In the photo to the right, the South Cross is in the foreground with the ruins of the church in the background.

The Sleaty monastery had an early scriptorium.  Fiacc is said to have learned the Latin alphabet from Patrick.  As a former bard himself and a man who now could read and write, Fiacc is credited with writing a “metrical life of St. Patrick in Irish.  

Fiacc was known for piety and many pilgrims visited Sleaty.  It was well positioned as the River Barrow was a major natural waterway in ancient Ireland.  Fiacc died between 510 and 520.  His son Fiacre became abbot of Sleaty after him.

Over 100 years later, Aed was abbot of Sleaty.  He is credited with commissioning Muirchu, a scribe, to write a “Life of St. Patrick.”  This he did in the mid by about 688 and we have this “Life” still.  Aed died in 698.  The Annals of the Four Masters record that “Aedh, Anchorite of Sleibhte, died.”  (AFM, M698.2)

Sleaty is mentioned in the annals a number of times.  In 864, it is recorded that the monastery was plundered by the Ossorymen.  (AFM, M864)  Perhaps because of Viking raids along the Barrow and the growth of large monasteries nearby, Sleaty began to diminish in importance.  The last mention of Sleaty in the Annals comes in 1055 when the annalist wrote, “Maelbrighde Ua Maelruain, airchinnech of Slebte.”  The meaning is that this steward of the monastery died.  (AFM, M1055.4)

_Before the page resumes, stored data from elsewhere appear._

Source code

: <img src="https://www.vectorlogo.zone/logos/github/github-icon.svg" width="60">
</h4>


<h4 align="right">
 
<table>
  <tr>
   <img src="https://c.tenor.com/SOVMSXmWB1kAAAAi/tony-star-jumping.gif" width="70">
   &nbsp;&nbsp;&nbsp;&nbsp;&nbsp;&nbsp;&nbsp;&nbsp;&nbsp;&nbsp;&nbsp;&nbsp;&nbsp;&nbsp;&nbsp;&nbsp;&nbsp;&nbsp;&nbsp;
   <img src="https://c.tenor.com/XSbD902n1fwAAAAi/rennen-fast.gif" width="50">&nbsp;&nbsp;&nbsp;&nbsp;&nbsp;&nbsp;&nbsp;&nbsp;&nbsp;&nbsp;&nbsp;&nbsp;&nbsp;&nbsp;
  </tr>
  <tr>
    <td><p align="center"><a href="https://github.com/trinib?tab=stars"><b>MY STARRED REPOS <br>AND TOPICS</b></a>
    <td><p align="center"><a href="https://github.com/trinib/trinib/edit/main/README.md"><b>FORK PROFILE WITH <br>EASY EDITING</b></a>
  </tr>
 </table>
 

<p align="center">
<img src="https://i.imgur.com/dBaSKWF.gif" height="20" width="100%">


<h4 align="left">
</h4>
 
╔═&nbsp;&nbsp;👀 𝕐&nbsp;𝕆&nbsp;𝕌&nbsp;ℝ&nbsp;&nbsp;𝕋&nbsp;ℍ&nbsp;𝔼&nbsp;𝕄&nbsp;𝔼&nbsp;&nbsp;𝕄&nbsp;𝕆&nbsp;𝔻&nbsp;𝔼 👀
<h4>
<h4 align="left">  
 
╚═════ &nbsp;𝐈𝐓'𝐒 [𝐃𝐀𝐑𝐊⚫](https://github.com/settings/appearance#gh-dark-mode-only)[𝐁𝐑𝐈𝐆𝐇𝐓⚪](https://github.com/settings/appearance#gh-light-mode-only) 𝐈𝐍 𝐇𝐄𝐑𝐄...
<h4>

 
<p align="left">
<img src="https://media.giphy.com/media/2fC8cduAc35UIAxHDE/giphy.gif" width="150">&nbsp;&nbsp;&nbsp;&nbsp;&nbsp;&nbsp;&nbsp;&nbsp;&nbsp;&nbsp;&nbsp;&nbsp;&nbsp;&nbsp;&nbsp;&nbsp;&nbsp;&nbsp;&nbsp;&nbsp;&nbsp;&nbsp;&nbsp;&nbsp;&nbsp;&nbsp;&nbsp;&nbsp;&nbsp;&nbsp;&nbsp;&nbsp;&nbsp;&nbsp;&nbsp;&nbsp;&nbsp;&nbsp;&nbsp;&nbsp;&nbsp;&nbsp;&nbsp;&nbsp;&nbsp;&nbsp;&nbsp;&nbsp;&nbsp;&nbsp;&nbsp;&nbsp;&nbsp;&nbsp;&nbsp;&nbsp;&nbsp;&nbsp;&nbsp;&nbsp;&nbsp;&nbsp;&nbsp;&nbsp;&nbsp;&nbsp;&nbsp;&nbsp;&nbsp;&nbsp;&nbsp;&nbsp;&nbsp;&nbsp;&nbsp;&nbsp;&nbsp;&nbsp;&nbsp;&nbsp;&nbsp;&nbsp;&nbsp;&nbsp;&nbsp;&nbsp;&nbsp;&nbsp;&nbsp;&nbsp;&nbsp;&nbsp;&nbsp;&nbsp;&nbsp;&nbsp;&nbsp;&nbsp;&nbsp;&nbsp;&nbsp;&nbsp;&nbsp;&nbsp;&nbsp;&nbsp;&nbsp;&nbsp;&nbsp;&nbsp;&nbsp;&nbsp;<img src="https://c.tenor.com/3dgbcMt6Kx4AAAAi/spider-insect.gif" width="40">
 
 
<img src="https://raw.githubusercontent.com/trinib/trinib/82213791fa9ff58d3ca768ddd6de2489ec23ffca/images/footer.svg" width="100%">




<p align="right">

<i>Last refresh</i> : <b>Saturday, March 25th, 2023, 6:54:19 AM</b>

On the site now can be found the two High Crosses that will be explored below.  They are dated between the 8th and early 10th centuries.  The ruins of a later medieval church also survive.

The Crosses

The South Cross

County Laois, Sleaty, South Cross, west face


This imperforate cross is carved of granite.  It stands a little over four and a half feet.  The west face, seen to the left has a raised ring with what appears to be a Maltese cross inside.  There is a slightly raised panel on the shaft that does not seem to have any decoration.





County Laois, Sleaty, South Cross, east face




The East face, seen in the photo to the right, has a raised circle in the center of the head but there is no apparent decoration.



The North Cross     

County Laois, Sleaty, North CrossCounty Laois, Sleaty, North Cross



The North cross, seen in the photos left and right, stands nearly nine feet in height.  It is ringless with arcs carved out on all four corners where the arms and shaft meet.  It has no apparent decoration on either side.